Rambus has set itself the task of working on a new GDDR7 memory IP with good values. This supports 40 Gbit/s operation and a data throughput of 160 GB/s. Compared to GDDR6, this is an increase of 67%. The Rambus GDDR7 controller is intended to represent a new generation of GDDR memory deployments for state-of-the-art AI accelerators, graphics and high-performance computing (HPC) applications.
For Soo-Kyoum Kim, Vice President of Memory Semiconductors at IDC, this is a major performance improvement over the previous version and should become an important tool.
“GDDR7 memory offers significant performance gains over GDDR6. The Rambus GDDR7 Controller IP solution will be a vital tool for anyone that wants to take advantage of the improved speed and latency features offered by GDDR7.”

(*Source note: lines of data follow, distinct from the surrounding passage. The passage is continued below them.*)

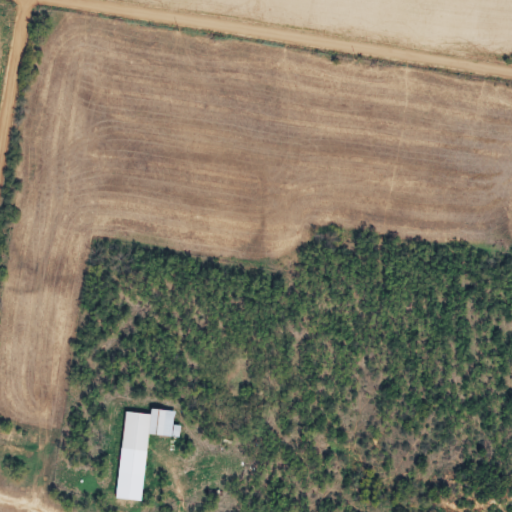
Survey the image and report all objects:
crop: (376, 20)
road: (279, 36)
road: (14, 76)
building: (136, 431)
road: (9, 510)
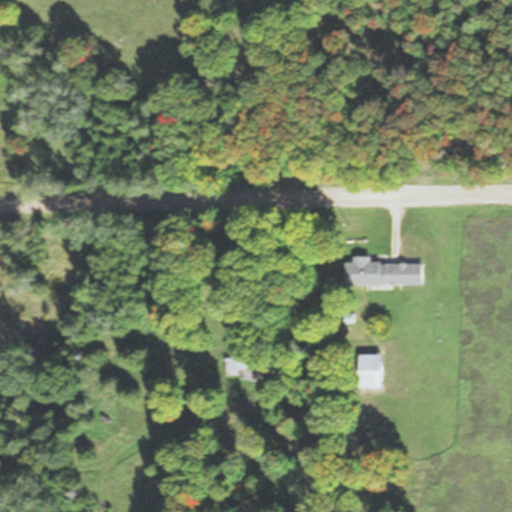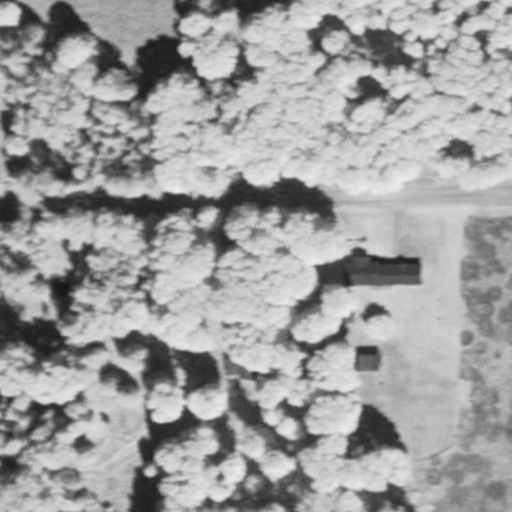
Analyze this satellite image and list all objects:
road: (256, 198)
building: (384, 272)
building: (240, 367)
building: (374, 369)
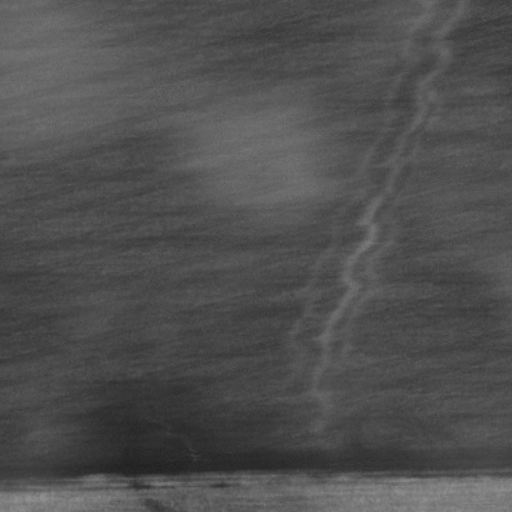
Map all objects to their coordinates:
crop: (255, 255)
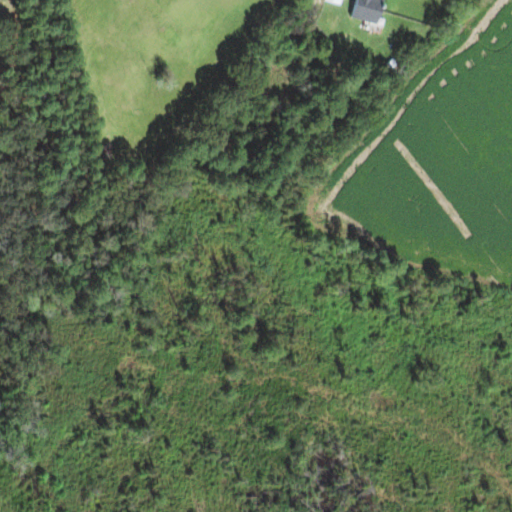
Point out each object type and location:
building: (331, 1)
building: (364, 10)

GDDR7 offers the following key features:
- Supports all GDDR7 interconnect features including PAM3 and NRZ signaling
- Supports a wide range of GDDR7 device sizes and speeds
- Optimized for high efficiency and low latency in a variety of traffic scenarios
- Flexible AXI interface support
- Low-power support (self-update, self-update in sleep mode, dynamic frequency scaling, etc.)
- RAS (Reliability, Availability and Serviceability) features – such as end-to-end data path parity, parity protection for stored registers, etc.
- Comprehensive support for memory testing
- Integration support for third-party PHYs available
- Validated with the latest GDDR7 VIP and memory models from manufacturers
It remains to be seen how GDDR7 will develop in the future, but it is certainly a technical advance and we can expect a lot more in the future.